------ Given information

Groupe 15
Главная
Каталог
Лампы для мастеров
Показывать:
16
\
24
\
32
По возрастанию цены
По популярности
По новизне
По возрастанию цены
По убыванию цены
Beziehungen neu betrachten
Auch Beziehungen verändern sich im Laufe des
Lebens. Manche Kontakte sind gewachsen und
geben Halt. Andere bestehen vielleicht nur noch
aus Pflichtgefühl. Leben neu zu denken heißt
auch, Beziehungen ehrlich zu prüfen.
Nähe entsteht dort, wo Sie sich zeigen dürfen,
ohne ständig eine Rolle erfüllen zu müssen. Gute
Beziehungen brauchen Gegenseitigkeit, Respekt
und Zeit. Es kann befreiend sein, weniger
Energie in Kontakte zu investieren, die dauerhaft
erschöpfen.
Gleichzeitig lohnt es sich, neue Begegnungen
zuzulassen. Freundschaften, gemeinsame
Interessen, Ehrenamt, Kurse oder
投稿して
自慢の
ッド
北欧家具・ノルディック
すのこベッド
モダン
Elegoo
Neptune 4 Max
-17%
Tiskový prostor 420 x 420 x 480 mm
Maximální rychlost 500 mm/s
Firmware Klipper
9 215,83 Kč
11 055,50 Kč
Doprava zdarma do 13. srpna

------------
------ Given information

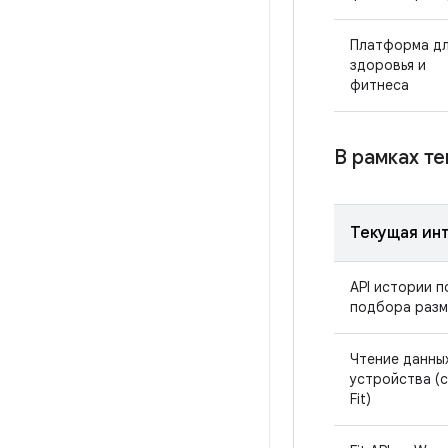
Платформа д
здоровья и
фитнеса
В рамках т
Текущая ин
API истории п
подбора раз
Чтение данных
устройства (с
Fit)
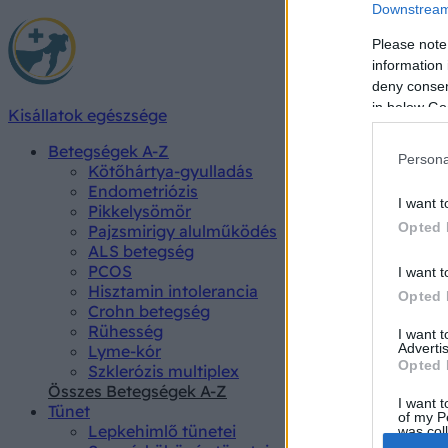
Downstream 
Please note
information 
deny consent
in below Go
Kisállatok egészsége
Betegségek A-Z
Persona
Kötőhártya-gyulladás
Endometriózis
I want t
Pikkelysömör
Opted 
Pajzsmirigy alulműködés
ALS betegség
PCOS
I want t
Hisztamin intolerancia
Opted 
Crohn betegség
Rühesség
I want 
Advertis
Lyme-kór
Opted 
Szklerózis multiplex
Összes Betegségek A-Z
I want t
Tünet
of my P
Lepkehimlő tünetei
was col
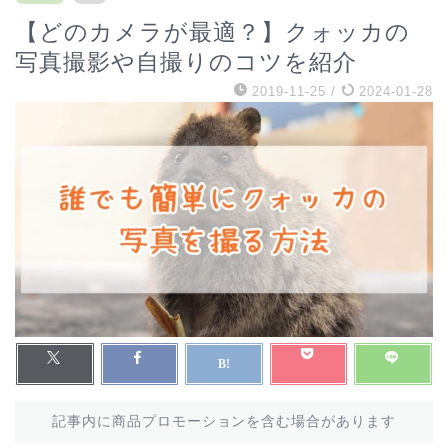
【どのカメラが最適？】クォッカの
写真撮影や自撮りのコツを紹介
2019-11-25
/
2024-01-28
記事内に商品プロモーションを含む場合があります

------------
------ Given information

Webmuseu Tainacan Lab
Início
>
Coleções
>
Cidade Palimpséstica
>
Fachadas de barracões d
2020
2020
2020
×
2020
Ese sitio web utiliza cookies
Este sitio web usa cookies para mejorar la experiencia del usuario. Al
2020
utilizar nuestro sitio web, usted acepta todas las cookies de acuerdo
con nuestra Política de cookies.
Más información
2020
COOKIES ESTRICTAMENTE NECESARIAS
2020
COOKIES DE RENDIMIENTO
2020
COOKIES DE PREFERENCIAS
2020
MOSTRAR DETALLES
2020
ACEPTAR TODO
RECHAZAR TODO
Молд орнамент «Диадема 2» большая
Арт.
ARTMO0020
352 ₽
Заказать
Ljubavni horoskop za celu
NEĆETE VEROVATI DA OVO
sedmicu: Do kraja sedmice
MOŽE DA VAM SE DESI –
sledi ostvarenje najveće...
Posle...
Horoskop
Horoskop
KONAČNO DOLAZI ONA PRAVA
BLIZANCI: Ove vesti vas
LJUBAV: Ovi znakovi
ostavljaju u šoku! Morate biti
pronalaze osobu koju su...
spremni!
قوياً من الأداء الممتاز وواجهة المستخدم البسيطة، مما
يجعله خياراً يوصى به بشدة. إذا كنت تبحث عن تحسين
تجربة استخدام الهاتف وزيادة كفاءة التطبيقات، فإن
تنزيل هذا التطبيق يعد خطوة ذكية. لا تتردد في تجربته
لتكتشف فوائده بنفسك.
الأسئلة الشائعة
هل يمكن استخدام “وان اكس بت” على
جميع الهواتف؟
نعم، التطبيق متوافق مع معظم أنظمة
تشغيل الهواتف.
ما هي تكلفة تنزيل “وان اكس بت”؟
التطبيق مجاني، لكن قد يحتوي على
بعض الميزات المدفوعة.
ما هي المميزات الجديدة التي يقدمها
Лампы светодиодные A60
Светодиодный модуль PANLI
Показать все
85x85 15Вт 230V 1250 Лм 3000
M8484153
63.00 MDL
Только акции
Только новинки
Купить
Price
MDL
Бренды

------------

Aim of the task:
Extract exactly and only the lines above from the line containing "BLIZANCI: Ove vesti vas" through the line containing "تجربة استخدام الهاتف", both end lines included.

Solution to this task:
BLIZANCI: Ove vesti vas
LJUBAV: Ovi znakovi
ostavljaju u šoku! Morate biti
pronalaze osobu koju su...
spremni!
قوياً من الأداء الممتاز وواجهة المستخدم البسيطة، مما
يجعله خياراً يوصى به بشدة. إذا كنت تبحث عن تحسين
تجربة استخدام الهاتف وزيادة كفاءة التطبيقات، فإن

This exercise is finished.